(HOW TO COMPLETE THIS TASK): Each line in the data must be reproduced as written, except for any picture.

(RAW DATA):
___

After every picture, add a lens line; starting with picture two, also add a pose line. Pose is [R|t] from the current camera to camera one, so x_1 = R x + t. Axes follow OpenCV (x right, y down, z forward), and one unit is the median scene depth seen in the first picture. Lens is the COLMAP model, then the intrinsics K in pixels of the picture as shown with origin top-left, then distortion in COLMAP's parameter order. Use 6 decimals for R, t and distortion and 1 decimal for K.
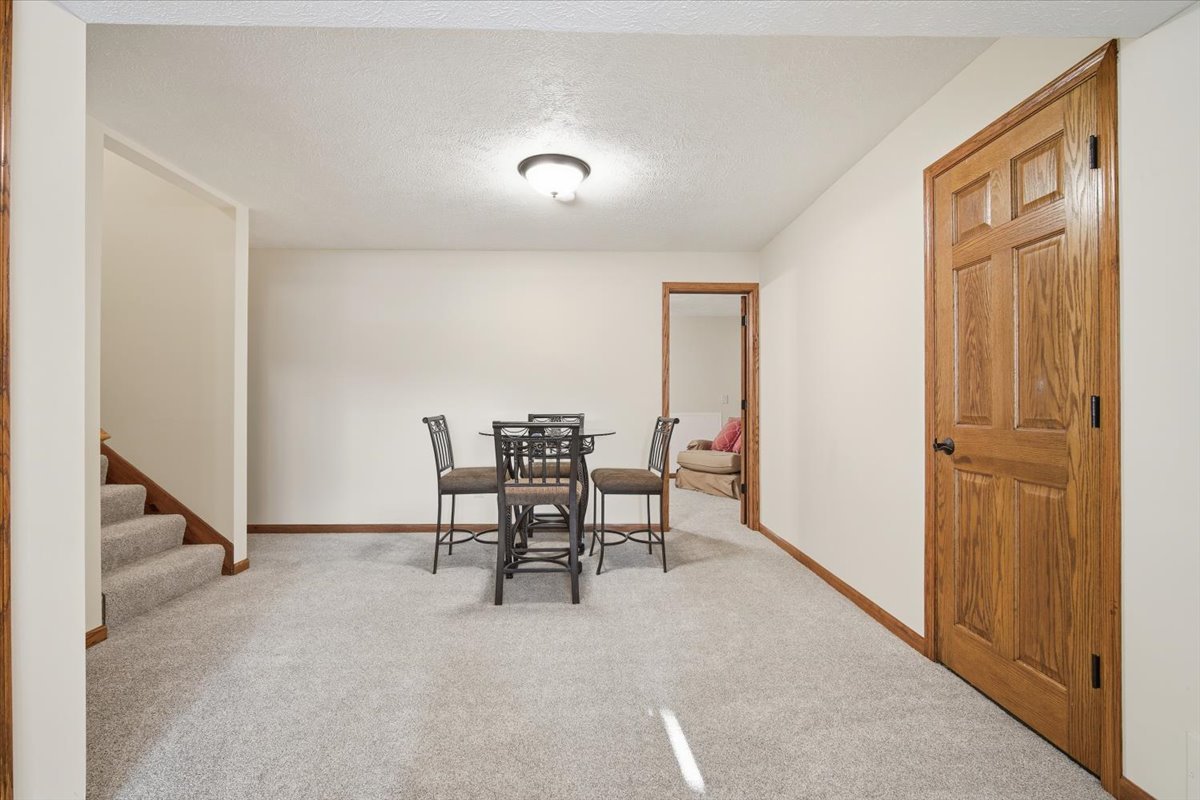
lens RADIAL K [[533.5, 0, 598.1], [0, 533.5, 404.0], [0, 0, 1]] dist [-0.014495, 0.005282]
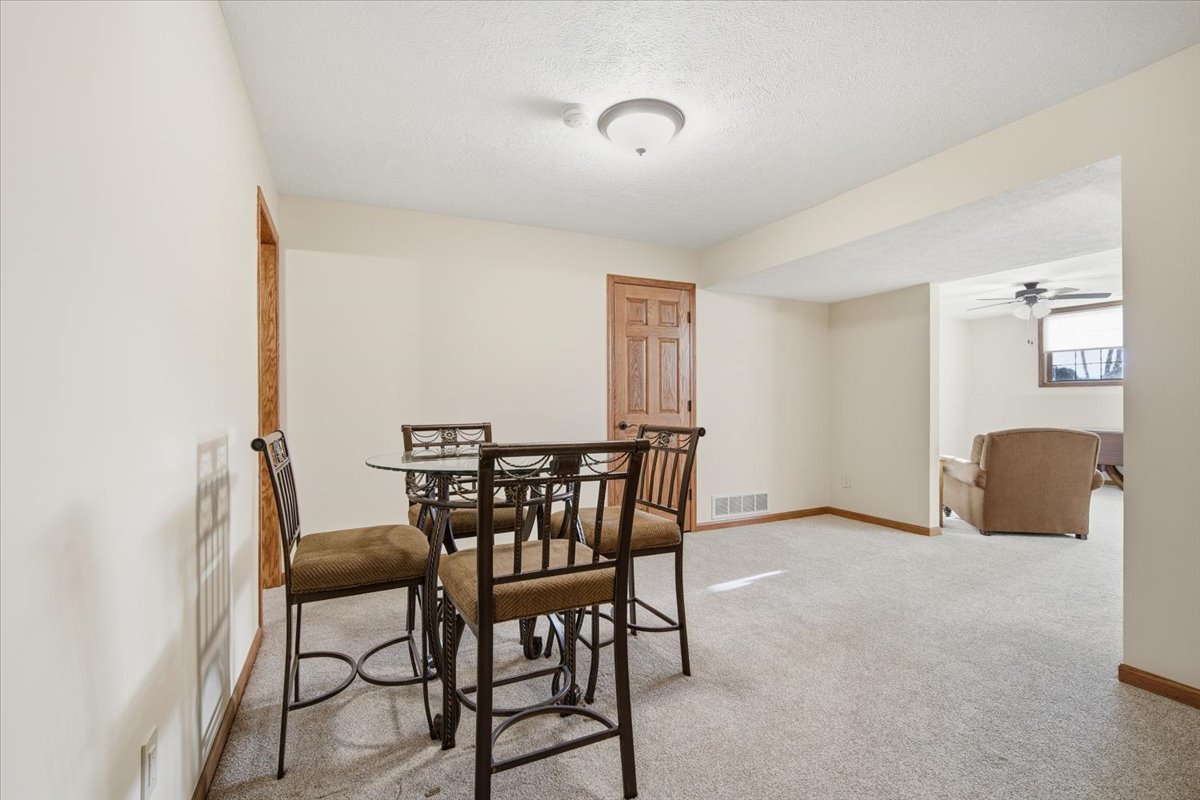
lens RADIAL K [[533.5, 0, 598.1], [0, 533.5, 404.0], [0, 0, 1]] dist [-0.014495, 0.005282]
pose [[-0.390827, -0.004516, 0.920453, -1.149278], [0.002112, 0.999981, 0.005803, -0.010593], [-0.920462, 0.004212, -0.390810, 1.916043]]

___

(SOLUTION TO THIS PROBLEM):
After every picture, add a lens line; starting with picture two, also add a pose line. Pose is [R|t] from the current camera to camera one, so x_1 = R x + t. Axes follow OpenCV (x right, y down, z forward), and one unit is the median scene depth seen in the first picture. Lens is the COLMAP model, then the intrinsics K in pixels of the picture as shown with origin top-left, then distortion in COLMAP's parameter order. Use 6 decimals for R, t and distortion and 1 decimal for K.
lens RADIAL K [[533.5, 0, 598.1], [0, 533.5, 404.0], [0, 0, 1]] dist [-0.014495, 0.005282]
lens RADIAL K [[533.5, 0, 598.1], [0, 533.5, 404.0], [0, 0, 1]] dist [-0.014495, 0.005282]
pose [[-0.390827, -0.004516, 0.920453, -1.149278], [0.002112, 0.999981, 0.005803, -0.010593], [-0.920462, 0.004212, -0.390810, 1.916043]]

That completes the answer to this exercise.